Another familiar face from the period is Sandra Bernhard, who has become a Ryan Murphy regular for her roles on previous versions of "AHS" and "Pose." In 1981, she had made her name in stand-up and theater, having written and starred in "Without You, I'm Nothing," both off-Broadway and in the film version. She would go onto co-star in Martin Scorsese's "The King of Comedy" in 1993.
There is no artist more linked with the West Side Leather scene of the 1970s/1980s than photographer Robert Mapplethorpe. In the 1970s, his mentor/lover was art curator Sam Wagstaff, a relationship suggested on "AHS:NYC" with one between Theo Graves (Isaac Powell) and Sam (Zachary Quinto). In real-life Mapplethorpe was hardly the innocent Powell plays. At the time, he was in a relationship with the publisher of Drummer, a leather publication, who introduced him to the Mineshaft, where he often took photographs that shaped his image as a the most dangerous artist of his time. Mapplethorpe died of AIDS in at the age of 42 in 1989; soon after his death, his photography became the center of a national controversy regarding artists' funding by the government.
Conspiracy Theories
It was in July, 1981 that the New York Times first reported on a mysterious illness affecting gay men.
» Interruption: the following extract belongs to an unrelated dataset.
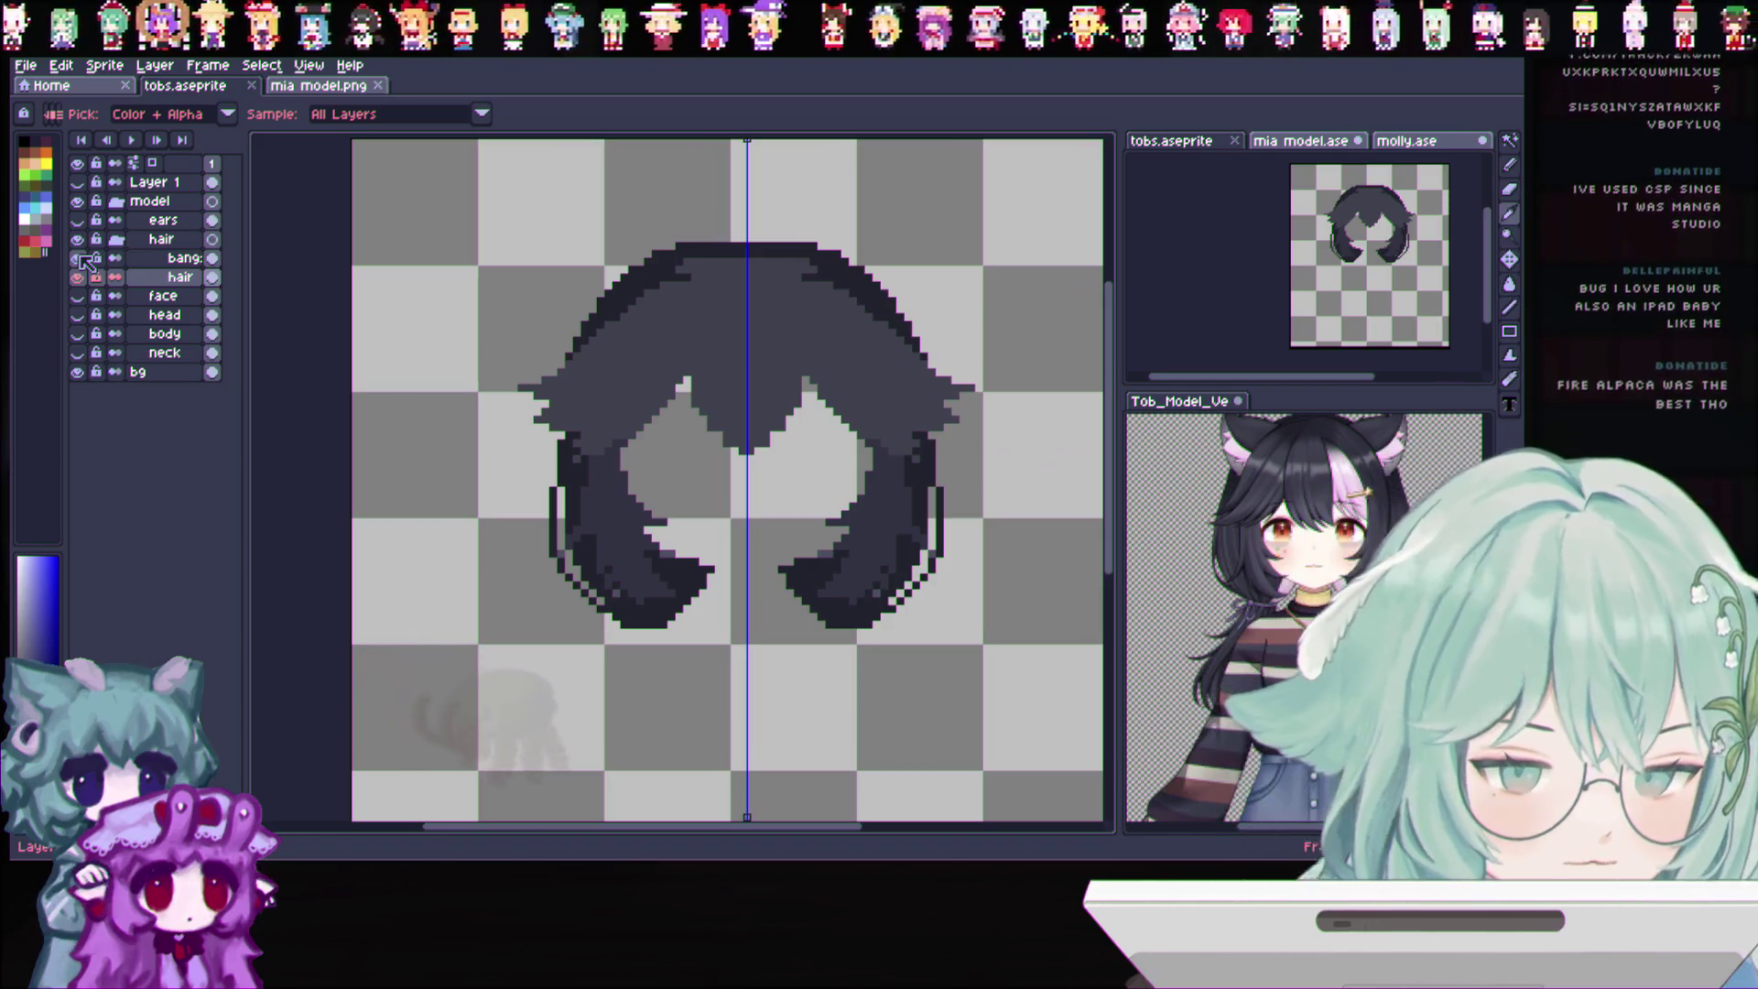
click(79, 258)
On the third episode, Sandra Bernhard, playing a lesbian activist, unloads an incendiary theory relating to the unexplained illnesses that are turning up in New York hospitals mostly amongst gay men. She claims that the Federal government experimented with a dangerous virus with gay men that has somehow found its way onto the sheep on Fire Island, which are all killed, but it may be too late: the virus has spread. :This time around, the theory at this season's center is the belief that the CIA knowingly and intentionally injected homosexual and Black communities with the AIDS virus to harm and eliminate these communities," Decider writes. "This is a theory that the government has actively tried to dispel. But there is at least one case where a member of the LGBTQ+ community was experimented on using state money." But, as Time Magazine reports, the theory has been dismissed by experts, but has a number of high profile believers.